Background Information

AdaptiveGI's novel system for calculating and rendering global illumination efficiently utilizes two core concepts:


1. AdaptiveLights (Custom Point/Spot Lights)

  • Voxel Grid Lighting: AdaptiveGI maintains a voxel grid centered around the camera, where lighting data is calculated. This approach decouples rendering resolution from lighting resolution, allowing a much larger number of real-time lights to be rendered simultaneously.

  • Configurable Performance:

    • Voxel Grid Resolution: Adjustable to balance quality and performance.
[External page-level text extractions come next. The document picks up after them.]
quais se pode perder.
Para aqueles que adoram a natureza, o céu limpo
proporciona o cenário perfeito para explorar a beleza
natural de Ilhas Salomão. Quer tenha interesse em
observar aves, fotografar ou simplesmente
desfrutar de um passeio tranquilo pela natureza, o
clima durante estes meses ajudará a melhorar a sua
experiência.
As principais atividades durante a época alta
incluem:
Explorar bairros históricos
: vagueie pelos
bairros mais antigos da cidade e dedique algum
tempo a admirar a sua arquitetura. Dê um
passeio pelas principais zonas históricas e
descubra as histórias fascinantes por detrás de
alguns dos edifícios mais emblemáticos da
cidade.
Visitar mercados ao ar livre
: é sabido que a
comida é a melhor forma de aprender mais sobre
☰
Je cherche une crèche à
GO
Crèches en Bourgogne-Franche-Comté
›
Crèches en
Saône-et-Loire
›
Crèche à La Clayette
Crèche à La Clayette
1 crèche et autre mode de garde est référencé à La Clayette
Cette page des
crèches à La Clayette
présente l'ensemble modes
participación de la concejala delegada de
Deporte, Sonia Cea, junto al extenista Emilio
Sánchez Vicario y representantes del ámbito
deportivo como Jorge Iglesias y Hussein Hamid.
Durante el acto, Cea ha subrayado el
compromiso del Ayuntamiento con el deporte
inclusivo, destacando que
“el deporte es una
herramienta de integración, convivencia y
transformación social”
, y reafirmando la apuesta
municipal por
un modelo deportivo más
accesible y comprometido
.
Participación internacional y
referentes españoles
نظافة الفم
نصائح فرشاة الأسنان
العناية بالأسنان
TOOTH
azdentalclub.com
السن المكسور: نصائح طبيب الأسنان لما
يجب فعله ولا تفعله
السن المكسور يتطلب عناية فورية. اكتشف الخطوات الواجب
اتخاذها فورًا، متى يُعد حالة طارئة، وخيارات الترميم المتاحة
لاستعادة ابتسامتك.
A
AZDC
    • Update Frequency: Can be tuned to meet performance requirements.

  • GPU Acceleration:

    • Compute Shaders: Used for parallel lighting calculations in the voxel grid.

    • Fragment Shaders: Serve as a fallback when compute shaders are unavailable.

  • Lighting Fade-Out: In regions outside the voxel grid, global illumination gradually transitions to a static ambient probe.

  • Flexible Volume Placement: The render volume can be centered on the camera or parented to any other GameObject as needed.


2. GI Probes

  • Probe Placement and Sampling: GI Probes are distributed around the camera and sample the environment using CPU ray casting against Unity physics colliders.

  • Adaptive Point Lights: Each GI Probe acts as an adaptive point light, with its intensity dynamically adjusted based on ray casting results.

  • Update Strategy:

    • Distance Cascades: Probes are updated over multiple frames in configurable distance bands.

    • Intensity Interpolation: Probe intensities are smoothly interpolated between GI updates.

  • Probe Distribution Methods:

    1. Within Camera View: Probes are placed directly in the camera’s field of view.

    2. Recursive Spreading: Additional probes are placed by recursively firing placement rays from existing probes, allowing coverage to expand throughout the scene.